L'économie capitaliste dégrade les valeurs de la philosophie classique comme la vérité et l'authenticité.
« Les relations
essentielles de l'amitié, de l'amour, toute véritable communauté de
personnes se limitent à la petite sphère de vie qui subsiste en dehors
de l'activité utilitaire ».
Habermas
Habermas fut le continuateur de l'école de Francfort en étant non juif (ancien assistant d'Adorno). Dans son livre : « connaissance et intérêt
», on a un recueil de bons polys sur la théorie de la connaissance
comme savent le faire les universitaires allemands. Dans le livre : « La technique et la science comme idéologie », on a une critique de la raison universelle de la modernité.
Ensuite Habermas a
poursuivi ses recherches sur la communication. Le dialogue s'oppose à la
violence historique. Mais le langage et la communication peuvent aussi
être objets de domination.
Politiquement
Habermas sera un social-démocrate et non un révolutionnaire comme
Marcuse. Il prône un patriotisme constitutionnel ce qui est un oxymore
puisque la notion de patrie est charnelle et on peut difficilement avoir
un attachement charnel pour une construction par définition abstraite.
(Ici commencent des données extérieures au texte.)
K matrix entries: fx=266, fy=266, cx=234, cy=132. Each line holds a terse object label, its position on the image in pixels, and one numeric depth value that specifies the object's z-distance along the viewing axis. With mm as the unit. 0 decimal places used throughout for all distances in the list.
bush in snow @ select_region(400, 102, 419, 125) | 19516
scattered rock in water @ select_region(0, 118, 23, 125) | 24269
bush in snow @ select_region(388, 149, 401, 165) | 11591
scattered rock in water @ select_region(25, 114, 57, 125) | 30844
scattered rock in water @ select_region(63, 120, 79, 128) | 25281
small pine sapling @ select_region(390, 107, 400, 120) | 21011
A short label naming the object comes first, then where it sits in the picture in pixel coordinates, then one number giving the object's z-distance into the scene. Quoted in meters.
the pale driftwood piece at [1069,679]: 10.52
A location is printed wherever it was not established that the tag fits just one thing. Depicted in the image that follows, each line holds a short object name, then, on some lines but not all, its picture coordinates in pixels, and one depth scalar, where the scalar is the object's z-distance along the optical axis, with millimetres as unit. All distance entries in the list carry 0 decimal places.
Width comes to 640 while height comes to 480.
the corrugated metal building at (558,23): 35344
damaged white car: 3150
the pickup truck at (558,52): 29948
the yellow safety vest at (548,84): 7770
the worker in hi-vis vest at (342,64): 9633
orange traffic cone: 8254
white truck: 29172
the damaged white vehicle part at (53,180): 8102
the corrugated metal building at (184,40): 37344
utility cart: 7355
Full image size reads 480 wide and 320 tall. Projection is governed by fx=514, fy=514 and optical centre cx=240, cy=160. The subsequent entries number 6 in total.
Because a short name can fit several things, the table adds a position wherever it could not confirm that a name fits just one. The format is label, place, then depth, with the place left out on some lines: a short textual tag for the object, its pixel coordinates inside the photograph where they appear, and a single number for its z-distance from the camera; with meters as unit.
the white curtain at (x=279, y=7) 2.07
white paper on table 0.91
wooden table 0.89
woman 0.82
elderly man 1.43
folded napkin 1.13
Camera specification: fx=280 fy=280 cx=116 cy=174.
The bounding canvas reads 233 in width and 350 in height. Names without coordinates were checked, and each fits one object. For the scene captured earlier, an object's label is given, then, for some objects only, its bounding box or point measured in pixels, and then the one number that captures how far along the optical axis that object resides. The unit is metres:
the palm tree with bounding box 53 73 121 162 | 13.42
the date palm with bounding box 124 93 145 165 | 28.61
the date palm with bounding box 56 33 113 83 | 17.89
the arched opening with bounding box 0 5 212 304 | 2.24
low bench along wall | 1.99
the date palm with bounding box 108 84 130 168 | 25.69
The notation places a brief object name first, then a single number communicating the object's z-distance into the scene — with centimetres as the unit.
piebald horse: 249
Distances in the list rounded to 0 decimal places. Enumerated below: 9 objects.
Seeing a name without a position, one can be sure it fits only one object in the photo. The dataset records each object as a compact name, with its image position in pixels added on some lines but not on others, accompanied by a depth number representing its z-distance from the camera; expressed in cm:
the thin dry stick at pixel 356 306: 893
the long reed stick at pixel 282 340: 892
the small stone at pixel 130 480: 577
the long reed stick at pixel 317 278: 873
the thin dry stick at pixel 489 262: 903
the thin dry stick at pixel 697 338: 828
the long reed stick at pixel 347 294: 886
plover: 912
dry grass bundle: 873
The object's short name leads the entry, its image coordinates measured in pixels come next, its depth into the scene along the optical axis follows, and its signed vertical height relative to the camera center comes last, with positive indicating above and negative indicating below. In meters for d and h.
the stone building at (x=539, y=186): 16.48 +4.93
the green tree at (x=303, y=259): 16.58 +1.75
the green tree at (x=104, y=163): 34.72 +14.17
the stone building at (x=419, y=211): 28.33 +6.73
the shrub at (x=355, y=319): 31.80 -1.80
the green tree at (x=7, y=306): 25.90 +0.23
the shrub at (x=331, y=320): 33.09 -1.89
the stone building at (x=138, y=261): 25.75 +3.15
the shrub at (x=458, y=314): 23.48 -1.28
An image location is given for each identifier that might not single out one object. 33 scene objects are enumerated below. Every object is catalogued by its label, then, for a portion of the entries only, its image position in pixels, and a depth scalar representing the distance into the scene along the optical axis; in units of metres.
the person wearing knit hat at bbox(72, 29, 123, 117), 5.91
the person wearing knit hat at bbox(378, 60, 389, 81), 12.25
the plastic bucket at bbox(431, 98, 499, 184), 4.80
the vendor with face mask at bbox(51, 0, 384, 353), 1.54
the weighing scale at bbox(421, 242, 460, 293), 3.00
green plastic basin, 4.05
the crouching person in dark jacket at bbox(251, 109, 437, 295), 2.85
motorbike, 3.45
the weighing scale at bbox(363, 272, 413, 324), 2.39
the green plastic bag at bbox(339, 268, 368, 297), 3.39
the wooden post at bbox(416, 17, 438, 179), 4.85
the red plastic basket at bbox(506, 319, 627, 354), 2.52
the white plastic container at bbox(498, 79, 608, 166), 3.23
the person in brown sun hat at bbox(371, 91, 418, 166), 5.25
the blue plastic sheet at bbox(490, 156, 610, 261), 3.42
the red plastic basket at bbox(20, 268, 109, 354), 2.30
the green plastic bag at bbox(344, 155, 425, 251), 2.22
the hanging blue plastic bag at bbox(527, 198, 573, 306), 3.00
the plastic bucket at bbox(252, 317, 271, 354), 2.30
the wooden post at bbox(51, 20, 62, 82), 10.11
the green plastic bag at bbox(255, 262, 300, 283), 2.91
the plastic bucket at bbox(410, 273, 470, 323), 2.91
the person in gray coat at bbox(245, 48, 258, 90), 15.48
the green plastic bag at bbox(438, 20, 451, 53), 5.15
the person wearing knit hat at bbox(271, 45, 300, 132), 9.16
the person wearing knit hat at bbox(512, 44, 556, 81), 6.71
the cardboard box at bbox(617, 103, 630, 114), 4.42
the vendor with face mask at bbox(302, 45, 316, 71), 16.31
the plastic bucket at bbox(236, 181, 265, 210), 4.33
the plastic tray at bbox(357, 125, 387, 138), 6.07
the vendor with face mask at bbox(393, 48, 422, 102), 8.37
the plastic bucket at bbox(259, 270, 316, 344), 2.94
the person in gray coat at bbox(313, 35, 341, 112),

La personnalité autoritaire
En 1950, est publié « The Authoritarian personality ».
Les auteurs voulaient
expliquer d'où venaient les préjugés de la part des individus. La
question : qu'est ce qu'un préjugé ? n'est pas posée dans l'ouvrage. Les
auteurs n'avaient sans doute pas conscience que dire qu'une idée (ou
opinion) est un préjugé est prétentieux puisque c'est sous-entendre
qu'on détient la vérité.
Toujours est il que
pour les auteurs l'interprétation des préjugés par le marxisme n'était
pas satisfaisante. On ne peut tout expliquer à partir de l'économie. Il
fallait donc avoir des interprétations psychanalytiques. L'hypothèse
était que le fascisme faisait appel à des facteurs irrationnels (qu'est
ce que la raison?) de la personnalité. On a donc enquêté sur des blancs
américains et mesuré l'échelle d'antisémitisme.
Les chercheurs ont
construit une échelle de mesure d'autoritarisme ou de fascisme virtuel.
L'échelle « F » (comme fasciste) fut employée.
La polémique
Il va de soi, que
tout le monde n'a pas pris comme « argent comptant » tous les travaux et
idées de l'école de Francfort. La haine que portaient les intellectuels
de cette école envers l'ordre ancien n'a d'égale que celle des
mouvements conservateurs à leur égard. On a attribué à l'école, cette
phrase : « il faut pourrir la civilisation occidentale jusqu'à ce
qu'elle pue »
L'école de Francfort
fut accusée de vouloir détruire toutes les valeurs traditionnelles de la
société occidentale comme la famille, la religion chrétienne, la
nation…
Toutes les idées de
ce qu'on appelle le politiquement correct sont en adéquation avec les
idées prônées par l'école de Francfort : l'instauration de
multiculturalisme, tyrannie des minorités sur la majorité, les nouveaux «
héros » étant les marginaux, les drogués, les homosexuels, les
féministes, les immigrés, le mâle blanc « autoritaire » étant à mettre
au placard.
Dans « Répressive tolérance
», Marcuse prône la tolérance pour les idées d'extrême gauche mais
l'intolérance pour les attitudes conservatrices. Il y a une vulgate de
l'école de Francfort qui s'est imposée, et dont le couronnement fut mai
68 avec des slogans du genre : « Jouir sans entrave », « Il est interdit
d'interdire ».
On peut dire que la synthèse de la théorie et de la pratique sociale prônée par l'école de Francfort a eu ses résultats.